Let it be the Bears.
Why not? Why shouldn't Michael Sam play here? Why shouldn't we have a front-row seat for this social study?
Sam is poised to become the first openly gay man to play in one of the United States' four major team sports.
For those of you wondering why this is a story at all, the word "first" explains it.
The first woman to play major-league baseball will be a story. The first 4-footer to play in the NBA will be a story.
So Michael Sam is a story for being new, and the plot might as well be played out in Chicago.
With his announcement over the weekend, Sam revealed who he is. Now it's up to the NFL to reveal what it is.

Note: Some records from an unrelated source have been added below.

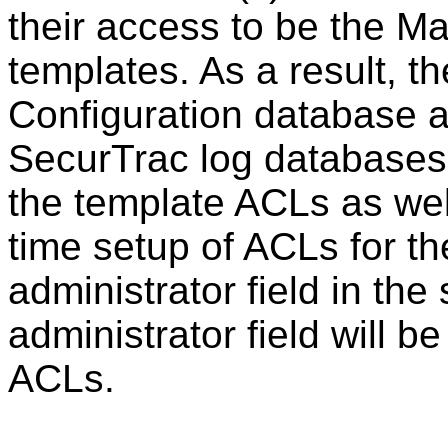
their access to be the M
templates. As a result, 
Configuration database 
SecurTrac log databases w
the template ACLs as wel
time setup of ACLs for th
administrator field in the
administrator field will b
ACLs.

Is the league prepared for the 21st century? Can management manage the media circus that will accompany Sam's arrival? Can players cope with change?

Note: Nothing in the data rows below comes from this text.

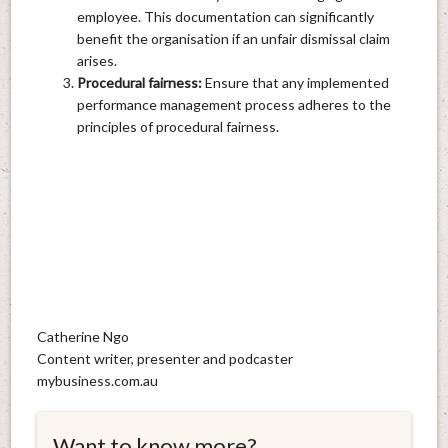
employee. This documentation can significantly
benefit the organisation if an unfair dismissal claim
arises.
Procedural fairness:
Ensure that any implemented
performance management process adheres to the
principles of procedural fairness.
Catherine Ngo
Content writer, presenter and podcaster
mybusiness.com.au
Want to know more?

Make no mistake. Sam will be in some team's training camp. Early projections have him as a middle-round draft pick, and the NFL can't afford the implication if he falls too far from there.

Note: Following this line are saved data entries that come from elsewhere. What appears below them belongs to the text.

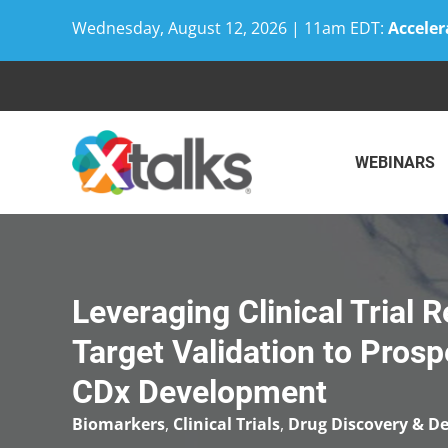
Wednesday, August 12, 2026 | 11am EDT:
Acceler
Skip
to
content
WEBINARS
Leveraging Clinical Trial
Target Validation to Pros
CDx Development
Biomarkers
,
Clinical Trials
,
Drug Discovery & D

How bad would that make the league look? Bad enough to be characterized as Neanderthals like some of their players are? Bad enough to be sued for discriminating against a gay man?
Sam told his college coaches and teammates at Missouri that he was gay and it wasn't a problem. If it is a problem in the NFL, that wouldn't speak well for how grown up the league is.
Bears owners the McCaskeys, club president Ted Phillips, general manager Phil Emery and head coach Marc Trestman all appear to be fair-minded folks.
Wouldn't they make the Bears a good fit for Sam, assuming he isn't the next Shea McClellin?
Too bad the Bulls didn't sign Jason Collins after he revealed last year that he's gay. But they didn't need him, and his career was pretty much over anyway.
The Bears, though, do need defensive linemen, and Sam was a defensive end at Missouri and the SEC's defensive player of the year.
So why wouldn't the Bears take a flyer on history?
Ironically, the best people that Michael Sam has going for him are Richie Incognito and Jonathan Martin.
The two former Dolphins offensive linemen were at the center of a scandal that shined a spotlight on the NFL's dubious workplace culture.
Harassment, bullying, profanity and all sorts of insensitivities were part of the Miami mess.
The situation down there forced the NFL to define what is acceptable and unacceptable inside football locker rooms. Roger Goodell, the commissioner of commerce, has enough concussion lawsuits to settle without allowing more legal action concerning the workplace environment.
The Dolphins' scandal will ensure that Sam is treated just like any other rookie with aspirations for a long career. Propriety is the NFL's new reality that he'll encounter.
The worst ribbing Michael Sam might get might involve having two first names.
So, seriously, why shouldn't he play here?
Drunken fans and angry opponents? It's easy for them to be consumed by the moment and shout barbs that will include mentions of a player's sexual orientation.
Teammates? There will be resistance among some of them and they'll have to learn to tolerate the arrangement if not embrace it.
Uncomfortable incidents will arise, but Michael Sam was strong enough to come out, so he should be strong enough to deal with them.
Eventually, gay NFL players won't be a story and we'll be able to move on to waiting to chronicle the story of the first Martian to play in the NHL.
Please, let it be for the Blackhawks.